Created 07-24-2018 11:40 AM
Storage Exhaustion is an uneven distribution of data across the data nodes in the cluster.
.
The cause of storage Exhaustion in a cluster is due to the
Addition and removal of the data nodes in the cluster.
Multiple write and delete operations.
Hadoop provides a tool called disk balancer which re-balances the data across data nodes by moving blocks from overbalanced data node to underbalanced data node until a threshold value is maintained. Before moving blocks, disk balancer plans how much data to be transferred between the data nodes. It uses Round-robin and Available space policy for choosing the destination disk. Initially, disk balancer is not enabled by default. To enable a disk balancer
1) open hdfs-site.xml which is locate in (Hadoop-2.5.0-cdh5.3.2/etc/Hadoop)

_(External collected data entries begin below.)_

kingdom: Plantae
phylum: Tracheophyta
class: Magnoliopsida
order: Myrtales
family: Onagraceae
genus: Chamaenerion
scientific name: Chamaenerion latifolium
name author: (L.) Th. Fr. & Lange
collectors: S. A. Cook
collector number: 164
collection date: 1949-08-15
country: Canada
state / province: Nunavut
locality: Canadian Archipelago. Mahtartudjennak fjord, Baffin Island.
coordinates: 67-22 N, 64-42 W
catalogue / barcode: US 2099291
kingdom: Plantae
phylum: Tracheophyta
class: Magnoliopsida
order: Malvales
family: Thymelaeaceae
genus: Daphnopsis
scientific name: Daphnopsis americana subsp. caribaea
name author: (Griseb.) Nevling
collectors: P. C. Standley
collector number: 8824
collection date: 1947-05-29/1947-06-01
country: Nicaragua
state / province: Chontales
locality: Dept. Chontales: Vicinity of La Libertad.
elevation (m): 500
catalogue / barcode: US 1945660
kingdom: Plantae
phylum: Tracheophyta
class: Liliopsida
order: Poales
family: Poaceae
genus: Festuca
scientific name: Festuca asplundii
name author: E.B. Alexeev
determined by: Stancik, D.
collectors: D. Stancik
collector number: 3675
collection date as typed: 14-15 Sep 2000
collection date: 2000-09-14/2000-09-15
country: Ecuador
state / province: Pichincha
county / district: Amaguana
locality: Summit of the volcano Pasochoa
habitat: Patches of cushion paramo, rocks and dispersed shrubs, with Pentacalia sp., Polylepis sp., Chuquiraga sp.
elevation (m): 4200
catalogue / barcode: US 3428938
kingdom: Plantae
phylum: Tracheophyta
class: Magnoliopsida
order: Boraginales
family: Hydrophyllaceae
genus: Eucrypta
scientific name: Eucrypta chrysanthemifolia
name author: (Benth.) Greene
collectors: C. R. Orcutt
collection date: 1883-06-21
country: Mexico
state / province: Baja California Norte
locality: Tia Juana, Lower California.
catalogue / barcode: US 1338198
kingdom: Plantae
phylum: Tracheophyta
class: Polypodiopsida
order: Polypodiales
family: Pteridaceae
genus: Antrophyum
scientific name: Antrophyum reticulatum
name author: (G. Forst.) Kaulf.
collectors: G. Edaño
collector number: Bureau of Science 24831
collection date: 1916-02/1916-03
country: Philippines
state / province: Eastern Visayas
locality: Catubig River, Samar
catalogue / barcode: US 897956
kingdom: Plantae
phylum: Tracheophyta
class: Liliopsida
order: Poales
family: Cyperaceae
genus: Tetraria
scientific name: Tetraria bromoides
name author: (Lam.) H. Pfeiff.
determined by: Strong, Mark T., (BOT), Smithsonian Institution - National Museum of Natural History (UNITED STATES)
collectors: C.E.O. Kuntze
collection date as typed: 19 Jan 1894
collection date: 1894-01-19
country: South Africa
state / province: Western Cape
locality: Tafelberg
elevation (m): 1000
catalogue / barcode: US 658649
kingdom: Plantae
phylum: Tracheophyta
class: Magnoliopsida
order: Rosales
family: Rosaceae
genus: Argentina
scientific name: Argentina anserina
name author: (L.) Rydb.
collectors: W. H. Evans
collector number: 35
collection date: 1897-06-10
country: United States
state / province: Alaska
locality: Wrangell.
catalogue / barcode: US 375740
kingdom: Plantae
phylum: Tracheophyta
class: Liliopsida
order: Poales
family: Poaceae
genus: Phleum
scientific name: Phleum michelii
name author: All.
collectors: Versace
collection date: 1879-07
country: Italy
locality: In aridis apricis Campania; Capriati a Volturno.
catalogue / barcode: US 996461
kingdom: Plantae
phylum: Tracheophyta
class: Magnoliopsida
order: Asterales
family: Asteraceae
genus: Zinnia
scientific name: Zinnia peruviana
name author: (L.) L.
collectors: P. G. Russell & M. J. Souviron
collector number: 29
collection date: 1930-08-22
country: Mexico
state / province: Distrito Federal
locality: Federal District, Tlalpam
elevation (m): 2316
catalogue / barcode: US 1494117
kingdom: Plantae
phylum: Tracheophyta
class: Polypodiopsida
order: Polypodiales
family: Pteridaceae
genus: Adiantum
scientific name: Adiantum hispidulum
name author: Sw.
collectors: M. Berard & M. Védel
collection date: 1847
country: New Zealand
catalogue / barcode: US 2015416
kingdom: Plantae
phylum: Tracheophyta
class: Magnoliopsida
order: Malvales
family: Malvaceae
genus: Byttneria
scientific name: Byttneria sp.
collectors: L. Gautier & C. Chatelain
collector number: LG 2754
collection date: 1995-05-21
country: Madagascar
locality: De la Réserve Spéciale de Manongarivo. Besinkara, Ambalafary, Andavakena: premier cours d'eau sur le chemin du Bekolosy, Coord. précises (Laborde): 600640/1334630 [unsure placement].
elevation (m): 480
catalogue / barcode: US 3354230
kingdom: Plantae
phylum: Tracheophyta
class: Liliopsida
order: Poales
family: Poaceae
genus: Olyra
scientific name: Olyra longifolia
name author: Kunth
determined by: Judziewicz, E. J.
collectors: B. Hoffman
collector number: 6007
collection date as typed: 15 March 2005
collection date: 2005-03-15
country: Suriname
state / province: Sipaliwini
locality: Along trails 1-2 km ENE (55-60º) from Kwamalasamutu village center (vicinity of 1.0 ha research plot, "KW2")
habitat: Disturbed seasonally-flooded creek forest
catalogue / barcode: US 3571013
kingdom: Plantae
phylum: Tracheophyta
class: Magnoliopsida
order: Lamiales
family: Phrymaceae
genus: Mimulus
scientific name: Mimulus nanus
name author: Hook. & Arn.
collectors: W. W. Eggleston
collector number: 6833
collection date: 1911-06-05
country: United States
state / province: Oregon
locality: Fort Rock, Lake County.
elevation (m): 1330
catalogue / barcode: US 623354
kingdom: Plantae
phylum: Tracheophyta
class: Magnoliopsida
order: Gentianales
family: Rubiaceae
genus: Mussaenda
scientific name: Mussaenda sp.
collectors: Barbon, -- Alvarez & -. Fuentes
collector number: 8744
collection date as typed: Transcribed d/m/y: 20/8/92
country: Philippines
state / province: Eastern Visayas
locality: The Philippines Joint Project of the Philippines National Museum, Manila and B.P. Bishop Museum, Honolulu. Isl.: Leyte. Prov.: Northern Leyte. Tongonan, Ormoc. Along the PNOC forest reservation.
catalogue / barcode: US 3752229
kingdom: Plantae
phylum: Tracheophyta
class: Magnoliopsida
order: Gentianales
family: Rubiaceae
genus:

2) set the property dfs.disk.balancer.enabled to True
We can use the commands start-balancer.sh to invoke the balancer and we can also run it by using hdfs - balancer
Its suggested to run the balancer after adding new nodes to the cluster.
Created 07-24-2018 06:26 PM
Contrary to answer by @Harshali Patel, exhaustion is not defined as an uneven distribution, it is rather a cause of it.
A datanode has a property that you can set which defines a threshold of data must be reserved for the OS on that server. Once that limit is exceeded, the datanode process will stop and log an error telling you to delete some files from it. HDFS will continue to function with the other datanodes.
The balancer can be ran to keep storage space healthy and even.